Collected data entries

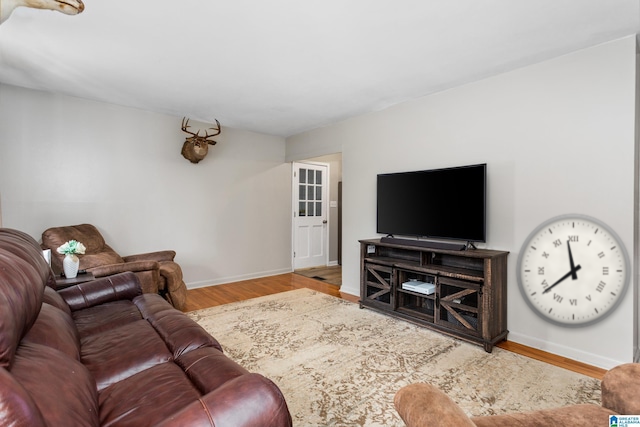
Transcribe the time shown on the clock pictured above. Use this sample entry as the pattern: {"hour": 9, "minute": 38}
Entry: {"hour": 11, "minute": 39}
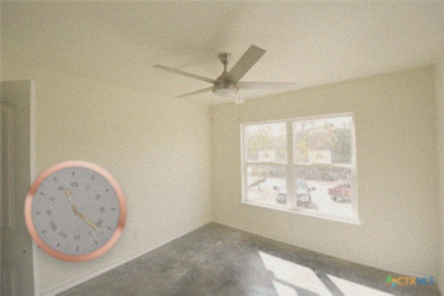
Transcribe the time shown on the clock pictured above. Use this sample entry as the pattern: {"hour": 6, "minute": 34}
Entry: {"hour": 11, "minute": 22}
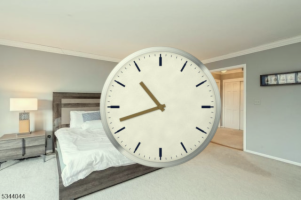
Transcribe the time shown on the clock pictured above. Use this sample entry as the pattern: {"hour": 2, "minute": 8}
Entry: {"hour": 10, "minute": 42}
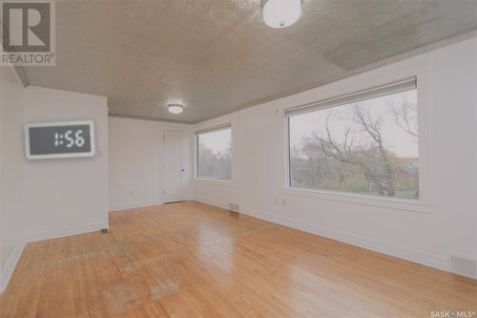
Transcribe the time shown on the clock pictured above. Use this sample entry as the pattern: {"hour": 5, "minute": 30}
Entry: {"hour": 1, "minute": 56}
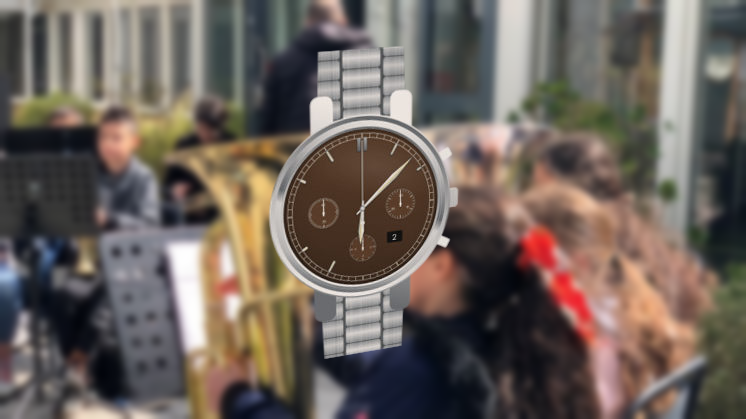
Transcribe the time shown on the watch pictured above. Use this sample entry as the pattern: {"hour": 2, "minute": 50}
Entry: {"hour": 6, "minute": 8}
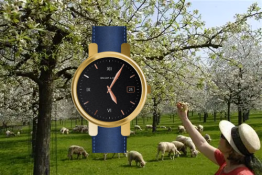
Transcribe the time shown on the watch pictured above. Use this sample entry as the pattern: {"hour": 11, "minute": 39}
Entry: {"hour": 5, "minute": 5}
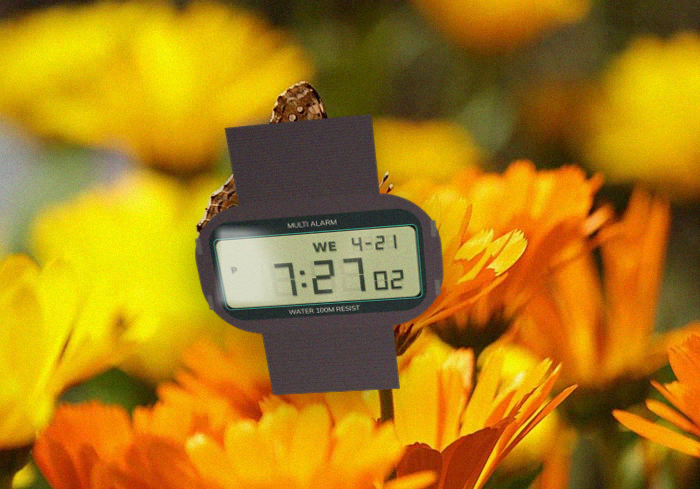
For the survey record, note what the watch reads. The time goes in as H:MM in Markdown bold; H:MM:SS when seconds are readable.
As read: **7:27:02**
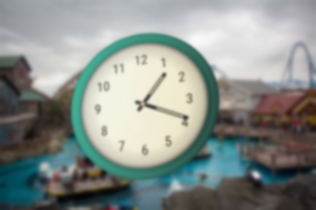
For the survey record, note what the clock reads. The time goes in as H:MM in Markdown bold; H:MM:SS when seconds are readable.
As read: **1:19**
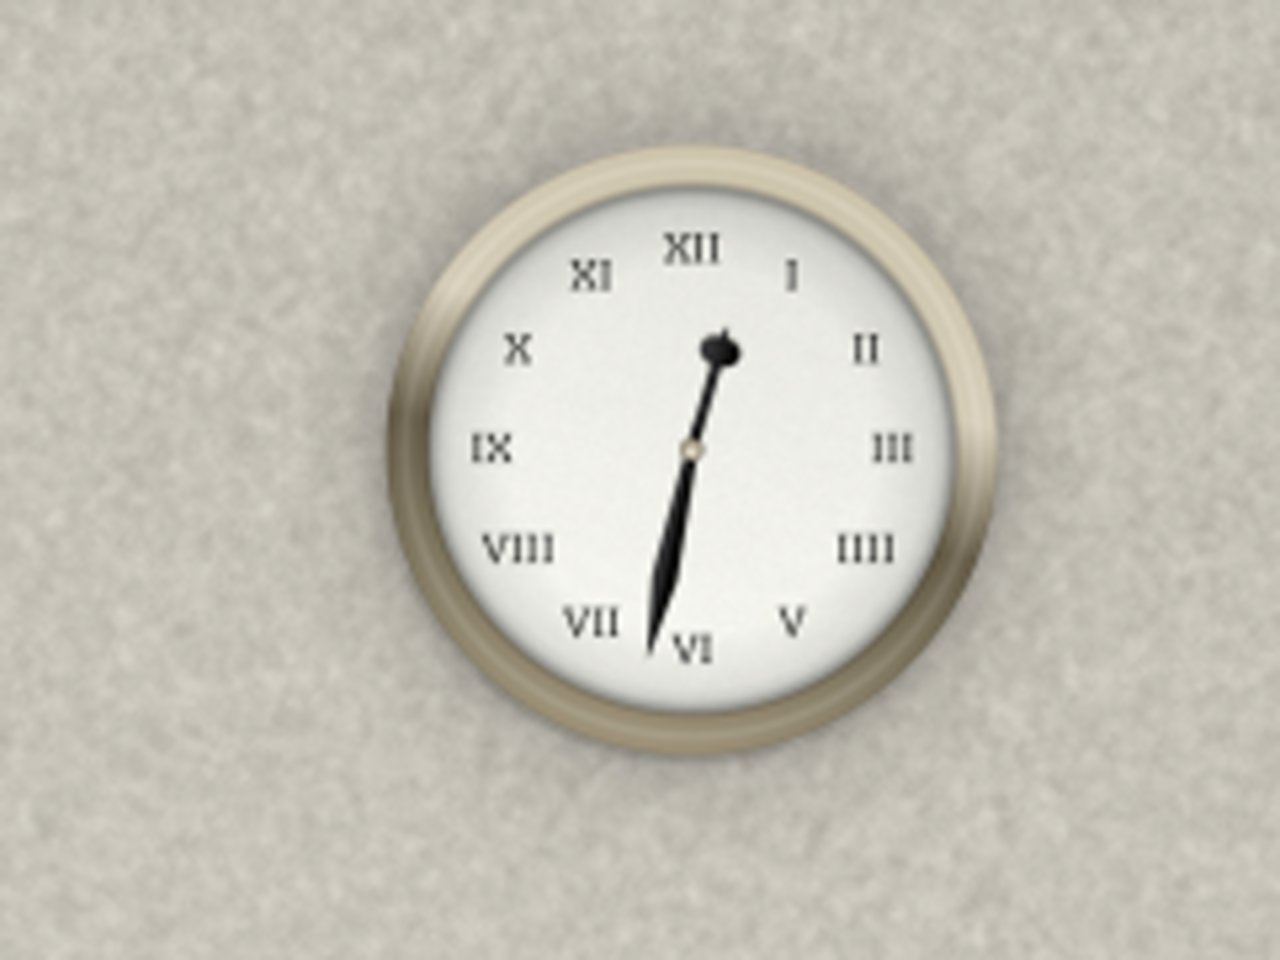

Aim of the task
Reproduce every row above word for word, omitting the pictures.

Result of this task
Transcribe the time shown on the clock pictured above. Use this sample entry as the pattern: {"hour": 9, "minute": 38}
Entry: {"hour": 11, "minute": 39}
Transcribe the time shown on the clock pictured above. Use this sample entry as the pattern: {"hour": 6, "minute": 34}
Entry: {"hour": 11, "minute": 22}
Transcribe the time shown on the clock pictured above. Use this sample entry as the pattern: {"hour": 2, "minute": 8}
Entry: {"hour": 10, "minute": 42}
Transcribe the time shown on the clock pictured above. Use this sample entry as the pattern: {"hour": 5, "minute": 30}
Entry: {"hour": 1, "minute": 56}
Transcribe the time shown on the watch pictured above. Use this sample entry as the pattern: {"hour": 2, "minute": 50}
Entry: {"hour": 6, "minute": 8}
Transcribe the time shown on the watch pictured above. Use this sample entry as the pattern: {"hour": 11, "minute": 39}
Entry: {"hour": 5, "minute": 5}
For the survey record, note what the watch reads. The time goes in as H:MM in Markdown bold; H:MM:SS when seconds are readable.
As read: **7:27:02**
For the survey record, note what the clock reads. The time goes in as H:MM in Markdown bold; H:MM:SS when seconds are readable.
As read: **1:19**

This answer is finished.